Devant nous, des alarmes clignotent de partout, et des vaisseaux de
secours s’éloignent dans le ciel. Le vent est si violent que des
morceaux de métal et de câbles arrachés flottent dans l’air, projetés
dans toutes les directions. J’ai du mal à garder les yeux ouverts face
à ce chaos tourbillonnant.
Angie — Et maintenant, on fait quoi ?
Rin — On se tire d'ici ! Mais... où est ton épée ? Et pourquoi tes
vêtements sont-ils encore plus déchirés qu'avant ?
Angie — Je l'ai abandonnée. Elle ne valait pas le coup de risquer
ma vie. Allez, on y va !
Rin me lance un regard malicieux, levant les bras dans un geste
théâtral.
Rin — À nous la liberté !
Sans attendre ma réaction, il se laisse tomber dans le vide avec un
sourire insolent.
Angie — Tu es vraiment sérieux ? Même en plein chaos, tu trouves le
moyen de faire le spectacle ?
Je prends une profonde inspiration, prête à le suivre.
Angie — Kho, apparition !
Une brume glacée enveloppe mes mains alors que mon esprit de glace se
manifeste. Kho surgit dans un souffle givré, formant un courant d’air
froid qui stabilise ma descente. Je plonge à mon tour dans le vide,
laissant les rafales de vent fouetter mon visage tandis que je
rattrape rapidement Rin.

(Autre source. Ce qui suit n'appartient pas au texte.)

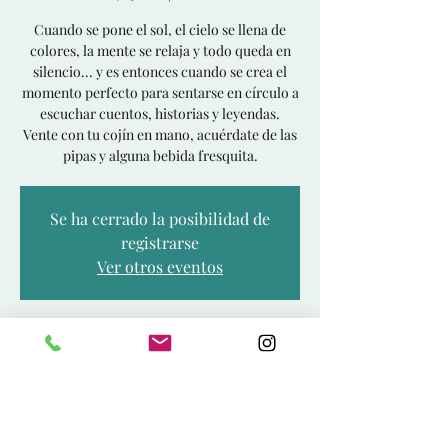
Cuando se pone el sol, el cielo se llena de
colores, la mente se relaja y todo queda en
silencio... y es entonces cuando se crea el
momento perfecto para sentarse en círculo a
escuchar cuentos, historias y leyendas.
Vente con tu cojín en mano, acuérdate de las
pipas y alguna bebida fresquita.
Se ha cerrado la posibilidad de
registrarse
Ver otros eventos
Horario y ubicación
25 nov 2022, 19:00 – 20:00 CET
Madrid, 28008 Madrid, España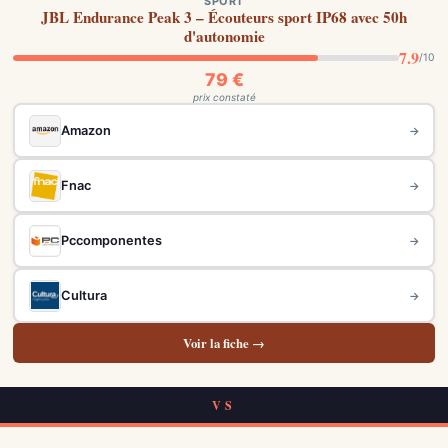
SPORT
JBL Endurance Peak 3 – Écouteurs sport IP68 avec 50h
d'autonomie
7.9
/10
79 €
prix constaté
Amazon
→
Fnac
→
Pccomponentes
→
Cultura
→
Voir la fiche →
VS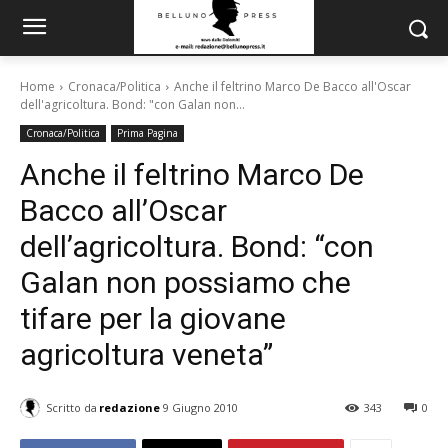
Home
Cronaca/Politica
Anche il feltrino Marco De Bacco all'Oscar
dell'agricoltura. Bond: "con Galan non...
Cronaca/Politica
Prima Pagina
Anche il feltrino Marco De
Bacco all’Oscar
dell’agricoltura. Bond: “con
Galan non possiamo che
tifare per la giovane
agricoltura veneta”
Scritto da
redazione
9 Giugno 2010
343
0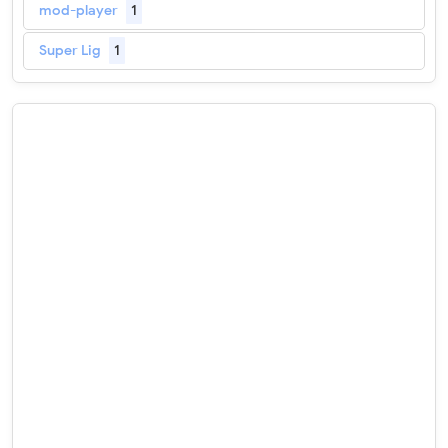
mod-player
1
Super Lig
1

Il se positionne derrière moi, se laissant
guider par le courant d’air que je génère.
Les explosions derrière nous illuminent le ciel nocturne, projetant
des éclats métalliques et des flammes à travers la structure
défaillante du Garuda. Le vaisseau tremble sous les assauts internes,
comme une bête agonisante tentant de lutter contre sa propre
destruction.
Mon regard se tourne brièvement en arrière. L’image de Kaede hante
encore mes pensées. Son regard empli de haine et de fierté blessée,
ses cris étouffés sous les décombres… Je chasse ces souvenirs d’un
battement de cils. Ce n’est pas le moment de faiblir.
La fatigue s’accumule dans mes muscles, et je ressens une pression
sourde dans ma poitrine. L’effort pour maintenir Kho actif tout en
contrôlant notre descente devient de plus en plus lourd. Je vacille
légèrement dans l’air, mes ailes de glace perdant en stabilité.
Rin, derrière moi, sent mon déséquilibre et pose une main sur mon
épaule pour me stabiliser.
Rin — Angie… tu tiens le coup ?
Sa voix est faible, presque lasse. Il est à bout de forces lui aussi.
Mon regard se pose brièvement sur lui. Son visage est marqué par
l’épuisement, ses épaules affaissées. Il lutte visiblement contre le
poids de la fatigue. Sa respiration est lente, laborieuse, et même son
ton a perdu de son espièglerie habituelle.
Rin — Je crois… qu'on a assez joué les héros pour aujourd’hui…
Un petit sourire étire mes lèvres malgré la situation.
Nous descendons plus bas, nous rapprochant du sol. Je repère enfin un
point d’atterrissage convenable : un ancien village en ruine,
abandonné aux abords d’une forêt dense. Une zone discrète, loin des
patrouilles de l’AGL et des zones de surveillance principales.
L’endroit parfait pour y passer la nuit.
Angie — On va se poser là. Qu’est-ce que… tant…
Un mouvement déséquilibré derrière moi m’interrompt.